Looking for Growth as a Leader? Carefully Examine How You Learn
Your Learning Habits May Be Shaping, or Sabotaging, Your Leadership
By Rodger Dean Duncan
Today, arguably more than ever, the leadership development to-do list involves a multiplicity of challenges:
Learning the technical skills required in your chosen work
Learning how to establish and maintain trust
Learning how to communicate persuasively (including how to listen)
Learning how to manage conflict
Learning how to build effective teams
Learning how to think strategically
Learning how to engage people’s heads, hearts, and hope
Do you see a pattern here? Learning!
David Novak addresses that challenge in his book How Leaders Learn: Master the Habits of the World’s Most Successful People.
He started life as a trailer park kid, living in 23 states before high school. At PepsiCo, he rapidly ascended the corporate ladder to become cofounder and CEO of one of the world’s largest corporations—Yum! Brands, the global restaurant icon (KFC, Taco Bell, Pizza Hut, etc.) with more than 55,000 restaurants and more than a million employees. He credits active learning with getting him there.
Novak quotes Peter Drucker as saying, “The most pressing task is teaching people how to learn.” So, what can organizations do to make continuous learning an integral ingredient in their cultures?
In all his leadership roles, Novak says, he relied on three habits to encourage his teams to learn and grow.
“We used processes to uncover objective truth—to see the world the way it really was, not how we wished it to be,” he says. “Delusional people and teams don’t learn well, so we gathered deep data and information about our competition, about our own performance, and about where our customers were dissatisfied.”
In addition, he and his colleagues worked hard to eliminate “not invented here” thinking—the bias against ideas not developed by the team. When discussing a new idea, they would go around the room appreciating how it could work for them before addressing any potential weaknesses.

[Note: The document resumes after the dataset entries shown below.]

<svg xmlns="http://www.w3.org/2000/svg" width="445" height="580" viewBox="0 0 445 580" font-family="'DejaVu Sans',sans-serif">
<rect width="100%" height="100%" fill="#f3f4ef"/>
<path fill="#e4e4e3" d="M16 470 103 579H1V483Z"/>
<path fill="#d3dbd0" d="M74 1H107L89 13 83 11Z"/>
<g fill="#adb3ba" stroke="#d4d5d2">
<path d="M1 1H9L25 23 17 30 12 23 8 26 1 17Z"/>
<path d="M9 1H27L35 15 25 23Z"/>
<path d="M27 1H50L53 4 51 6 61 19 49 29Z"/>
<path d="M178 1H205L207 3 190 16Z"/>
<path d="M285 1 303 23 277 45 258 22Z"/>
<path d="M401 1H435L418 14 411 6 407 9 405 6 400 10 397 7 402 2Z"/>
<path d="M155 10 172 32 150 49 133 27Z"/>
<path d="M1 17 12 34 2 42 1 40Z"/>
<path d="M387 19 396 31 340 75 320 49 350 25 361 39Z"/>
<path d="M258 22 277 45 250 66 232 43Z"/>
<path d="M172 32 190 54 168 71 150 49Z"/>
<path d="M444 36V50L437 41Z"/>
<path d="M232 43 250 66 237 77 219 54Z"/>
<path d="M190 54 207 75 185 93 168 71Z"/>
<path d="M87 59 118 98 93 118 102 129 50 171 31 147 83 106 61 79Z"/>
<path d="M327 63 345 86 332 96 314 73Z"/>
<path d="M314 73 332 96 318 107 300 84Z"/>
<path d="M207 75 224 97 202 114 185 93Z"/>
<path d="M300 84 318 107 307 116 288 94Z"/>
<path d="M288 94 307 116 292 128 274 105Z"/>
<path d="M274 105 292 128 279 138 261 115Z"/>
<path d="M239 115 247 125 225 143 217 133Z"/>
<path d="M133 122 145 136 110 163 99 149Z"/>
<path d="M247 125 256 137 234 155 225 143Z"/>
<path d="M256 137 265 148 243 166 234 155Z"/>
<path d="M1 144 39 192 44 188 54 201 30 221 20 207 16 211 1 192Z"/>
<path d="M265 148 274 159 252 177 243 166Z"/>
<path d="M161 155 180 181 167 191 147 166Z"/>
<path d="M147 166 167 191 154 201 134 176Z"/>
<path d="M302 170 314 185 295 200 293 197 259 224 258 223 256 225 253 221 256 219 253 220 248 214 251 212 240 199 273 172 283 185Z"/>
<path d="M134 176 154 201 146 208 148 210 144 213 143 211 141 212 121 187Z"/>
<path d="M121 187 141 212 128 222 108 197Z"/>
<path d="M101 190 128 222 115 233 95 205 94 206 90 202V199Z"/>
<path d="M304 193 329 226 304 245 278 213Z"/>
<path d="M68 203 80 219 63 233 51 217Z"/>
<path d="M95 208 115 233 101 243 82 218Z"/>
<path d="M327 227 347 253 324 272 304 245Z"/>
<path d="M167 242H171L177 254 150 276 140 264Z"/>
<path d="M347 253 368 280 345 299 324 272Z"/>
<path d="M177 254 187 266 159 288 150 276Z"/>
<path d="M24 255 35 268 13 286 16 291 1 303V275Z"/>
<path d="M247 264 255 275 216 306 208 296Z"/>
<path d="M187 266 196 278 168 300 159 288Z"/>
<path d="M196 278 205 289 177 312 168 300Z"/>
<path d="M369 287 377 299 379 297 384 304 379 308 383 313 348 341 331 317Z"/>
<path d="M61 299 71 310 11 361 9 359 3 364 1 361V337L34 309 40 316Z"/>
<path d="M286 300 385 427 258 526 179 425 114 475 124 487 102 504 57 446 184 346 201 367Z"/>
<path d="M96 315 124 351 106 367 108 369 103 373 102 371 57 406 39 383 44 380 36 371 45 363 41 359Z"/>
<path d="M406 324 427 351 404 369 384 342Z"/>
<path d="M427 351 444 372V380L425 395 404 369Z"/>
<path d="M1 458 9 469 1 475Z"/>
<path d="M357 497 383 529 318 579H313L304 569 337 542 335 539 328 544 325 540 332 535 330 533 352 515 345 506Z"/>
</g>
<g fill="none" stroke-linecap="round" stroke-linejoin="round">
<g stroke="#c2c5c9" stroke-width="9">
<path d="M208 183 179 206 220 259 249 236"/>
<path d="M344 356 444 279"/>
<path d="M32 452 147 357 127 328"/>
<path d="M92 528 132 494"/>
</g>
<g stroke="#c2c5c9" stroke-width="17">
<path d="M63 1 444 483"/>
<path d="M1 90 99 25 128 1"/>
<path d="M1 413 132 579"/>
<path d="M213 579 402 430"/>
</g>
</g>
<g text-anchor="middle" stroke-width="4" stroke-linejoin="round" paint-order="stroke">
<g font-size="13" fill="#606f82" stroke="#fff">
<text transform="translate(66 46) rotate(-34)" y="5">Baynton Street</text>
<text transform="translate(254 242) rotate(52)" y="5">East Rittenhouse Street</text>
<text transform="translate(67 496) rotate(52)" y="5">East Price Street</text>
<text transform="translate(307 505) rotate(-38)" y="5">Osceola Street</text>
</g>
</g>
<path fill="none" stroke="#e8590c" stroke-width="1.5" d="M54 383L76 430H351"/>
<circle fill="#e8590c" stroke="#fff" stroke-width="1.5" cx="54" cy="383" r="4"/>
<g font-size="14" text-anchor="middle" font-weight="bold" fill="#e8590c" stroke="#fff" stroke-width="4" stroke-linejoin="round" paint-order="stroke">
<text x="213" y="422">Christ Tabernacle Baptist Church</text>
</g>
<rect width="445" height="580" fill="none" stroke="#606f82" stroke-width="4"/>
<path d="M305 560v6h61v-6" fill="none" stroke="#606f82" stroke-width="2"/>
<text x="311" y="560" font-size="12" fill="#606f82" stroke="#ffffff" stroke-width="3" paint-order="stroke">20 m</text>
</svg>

“But the most important thing we did was recognize people for their contributions to our learning environment,” he says. “We recognized them for developing innovative ideas and solving problems, for sharing their know-how with other people and teams, and for putting other people’s ideas into practice and improving upon them.”
Novak focused on helping people learn from their own upbringing—from their strengths and weaknesses, their unique perspectives, their blind spots.
“Like most active learning habits, you need to be purposeful and deliberate,” he says. “The approach I’ve used is to sketch my lifeline and make notes about the critical experiences. Psychologist Dan McAdams calls this a guided autobiography. You analyze important life events. What do they say about who you are and who you might become? How have they influenced your thinking and behavior?”